The overall primary patency rates of the patients were 88.6% (148), 71.9% (120), 53.9% (90), and 59.7% (83) at 6, 12, 18, and 24 months, respectively. However, in the cilostazol subgroup analysis, significant differences were observed in the primary patency rate between the two groups at 6, 12, 18, and 24 months (P = 0.02, P < 0.001, P < 0.001, and P < 0.001, respectively). The secondary patency was better in the cilostazol group at 12 and 24 months (P < 0.001 and P < 0.001, respectively). The Kaplan–Meier curves for the time-to-primary cumulative patency analysis showed that the patients who received cilostazol treatment for more than 3 months had a better survival rate than the patients who received treatment for at most 3 months (log rank test, P < 0.001; Fig. 2). The overall amputation-free survival rate was 45.9% (79/172), and the percentage of amputations was significantly lower in the cilostazol group than in the control group (P = 0.014). The 24-month overall survival (OS) rate was 89% (153), and there was a significant difference between the control and cilostazol groups (P = 0.029). In addition, 20.3% (n = 35) and 41.9% (n = 72) of the patients experienced CAD events at 12 and 24 months, respectively. No significant differences were detected in the occurrence of CAD at 12 and 24 months (P = 0.384 and P = 0.084) between the control and cilostazol groups. Eleven and 16 CVA events were observed at 12 and 24 months, and no significant differences were observed with regards to CVA at 12 and 24 months between the two groups. Nineteen patients died during the 24-month follow-up period. Of these, nine patients died of cardiogenic shock related to ischemic heart disease and seven patients died owing to sepsis as a result of diabetes-related foot complications. The remaining three uremic patients died of complications of major surgery and sepsis related to pneumonia.
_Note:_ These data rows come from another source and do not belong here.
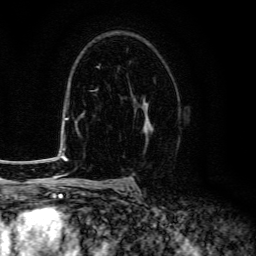
Breast MRI (dynamic contrast-enhanced), one axial slice. Position 90 of 134 along the scan axis. Cropped to one breast. Dynamic contrast-enhanced series, time point 2 of 6 at this slice position (early post-contrast). 3 T. TE 4.7 ms, TR 9 ms. 1.2 mm slice thickness. 256 × 256 image matrix. Female patient.
Structures marked on this image (semi-automatic segmentation, software-assisted and operator-edited):
- enhancing-tissue mask used for the functional tumour volume (all voxels passing the contrast-enhancement thresholds inside the analysis volume; usually the tumour): box from (x=142, y=98) to (x=153, y=141) px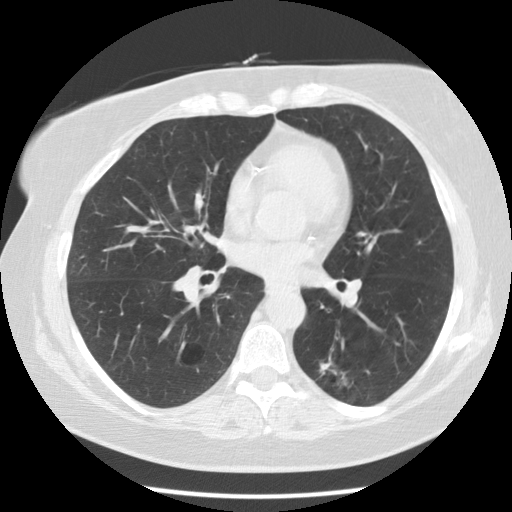
Axial slice from a low-dose chest CT screening exam, second annual screen, lung window (W 1500 / L -600 HU), slice 61 of 118 in the series, 512 × 512 image matrix. Female, age 59 years at enrolment.
- Expert-annotated lung lesion, box from (x=297, y=342) to (x=371, y=409) px.
- The screening reader recorded 5 non-calcified nodules or masses ≥4 mm on this exam (right upper lobe, right lower lobe, right lower lobe, left lower lobe, left lower lobe); which of them this box marks is not recorded.
- Official screen result: positive, other.
- Lung cancer was diagnosed 343 days after this screen (after the third annual screen): adenocarcinoma, NOS, left lower lobe, poorly differentiated (G3), stage IA (AJCC 6th edition), 15 mm at pathology.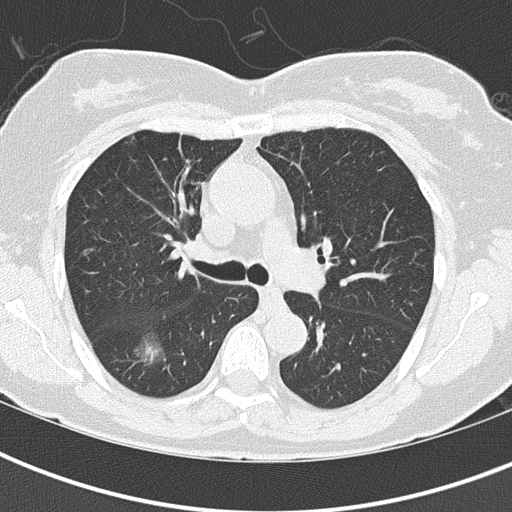
Chest CT (low-dose screening protocol), one axial image. Baseline screening round. Lung window (W 1500 / L -600 HU). Lung (sharp) reconstruction kernel (B50f). Slice 63 of 200 in the series. Female participant, aged 68 years at enrolment. Former smoker at enrolment.
• Expert reader's lesion annotation, bounding box (x1, y1, x2, y2) in pixels: (119, 326, 178, 377).
• The exam's reader record, not a measurement of the box and not confirmed to be the same lesion: non-calcified nodule or mass ≥4 mm, right lower lobe, 19 × 17 mm, spiculated (stellate) margins, ground glass attenuation.
• Official screen result: positive, change unspecified: nodule(s) >= 4 mm or enlarging nodule(s), mass(es), or other non-specific abnormalities suspicious for lung cancer.
• Participant outcome: lung cancer diagnosed 40 days after this screen — bronchiolo-alveolar adenocarcinoma, NOS, right lower lobe, well differentiated (G1), stage IA (AJCC 6th edition), 15 mm at pathology.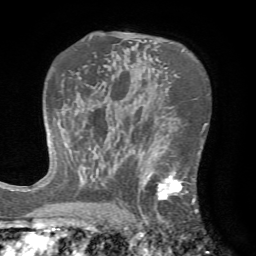
Breast MRI (dynamic contrast-enhanced), one axial slice; slice 46 of 72 in the series (ordered by position); cropped to one breast; dynamic contrast-enhanced series, time point 2 of 7 at this slice position (early post-contrast); 1.5 T; TE 4.2 ms, TR 8.7 ms; 2.2 mm slice thickness; 256 × 256 image matrix, field of view 180 × 180 mm. Female patient.
Structures marked on this image (semi-automatically segmented with operator editing):
- enhancing-tissue mask used for the functional tumour volume (all voxels passing the contrast-enhancement thresholds inside the analysis volume; usually the tumour): bounding box (x1, y1, x2, y2) in pixels: (124, 143, 202, 222)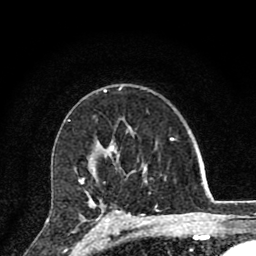
Breast MRI (dynamic contrast-enhanced), one axial slice. Position 54 of 80 along the scan axis. Cropped to one breast. Dynamic contrast-enhanced series, time point 2 of 8 at this slice position (early post-contrast). 1.5 T. TE 2.8 ms, TR 7.1 ms. 256 × 256 image matrix. Female patient.
Structures marked on this image (semi-automatically segmented with operator editing):
- enhancing-tissue mask used for the functional tumour volume (all voxels passing the contrast-enhancement thresholds inside the analysis volume; usually the tumour): bounding box (x1, y1, x2, y2) in pixels: (79, 146, 147, 220)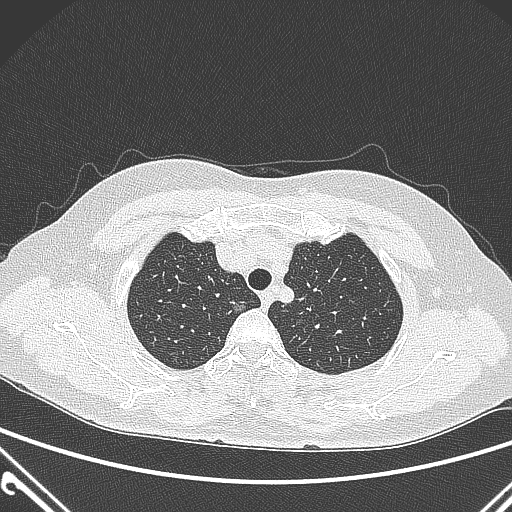
Chest CT, one axial slice; slice 235 of 300 in the series (ordered by position); 120 kVp; lung window (W 1500 / L -600 HU); 1 mm slice thickness; 512 × 512 image matrix, field of view 350 × 350 mm. Patient: female, 54 years. Case-level facts recorded for this patient, not image findings: clinical TNM (as recorded): T1a N0 M0.
Outlined on this slice (bounding box drawn by a radiologist):
- lung tumour (recorded histology: adenocarcinoma): bounding box [x1, y1, x2, y2] px = [219, 291, 253, 324]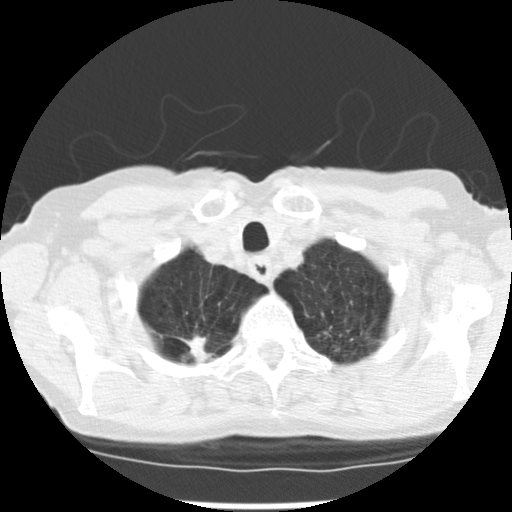
Low-dose screening chest CT, axial slice; baseline screening round; lung window (W 1500 / L -600 HU); standard (soft-tissue) reconstruction kernel (STANDARD); slice 22 of 265 in the series; 512 × 512 image matrix, field of view 300 × 300 mm. Female, age 72 years at enrolment. Current smoker at enrolment.
Expert reader's lesion annotation, box from (x=167, y=317) to (x=231, y=364) px. The screening reader recorded 3 non-calcified nodules or masses ≥4 mm on this exam; which of them this box marks is not recorded. Lung cancer was diagnosed 50 days after this screen: adenocarcinoma, NOS, right upper lobe, moderately differentiated (G2), stage IB (AJCC 6th edition), 22 mm at pathology.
Patients who received cilostazol treatment for more than 3 months had a better patency rate than patients who received treatment for at most 3 months (log rank test, P < 0.001)
The treatment methods and study endpoints associated with amputation at 24 months for all participants and subgroups are summarized in Supplementary Table 2. Thus, 28 (30.1%) and 65 (69.9%) patients in the LEA group underwent angioplasty alone and angioplasty plus stent implantation, respectively. The two methods yielded no significant difference in LEA subgroup analysis (P = 0.277). A higher percentage of patients in the NLEA group had DR than in the LEA group (P = 0.017). In the LEA subgroup analysis, significant differences were observed in the primary patency rate between patients who did and did not undergo LEA at 12, 18, and 24 months (P = 0.011, P = 0.001, and P = 0.014, respectively). The secondary patency was better in the patients without amputation at 12 months (P < 0.001). A total of 23.7% (n = 22) and 49.5% (n = 46) of the LEA group experienced CAD at 12 and 24 months, respectively. A significant difference in the occurrence of a CAD event at 24 months (P = 0.028) between the patients who did and did not undergo amputation was noted. No significant difference was observed in CVA between the two groups at 12 and 24 months. In total, 19 patients died during the 24-month follow-up period, 15 of whom had undergone LEA (P = 0.027). After the intervention and multidisciplinary management, the outcomes of tissue loss were followed up, including major amputations (13), minor amputations (80), and wound-healing (34).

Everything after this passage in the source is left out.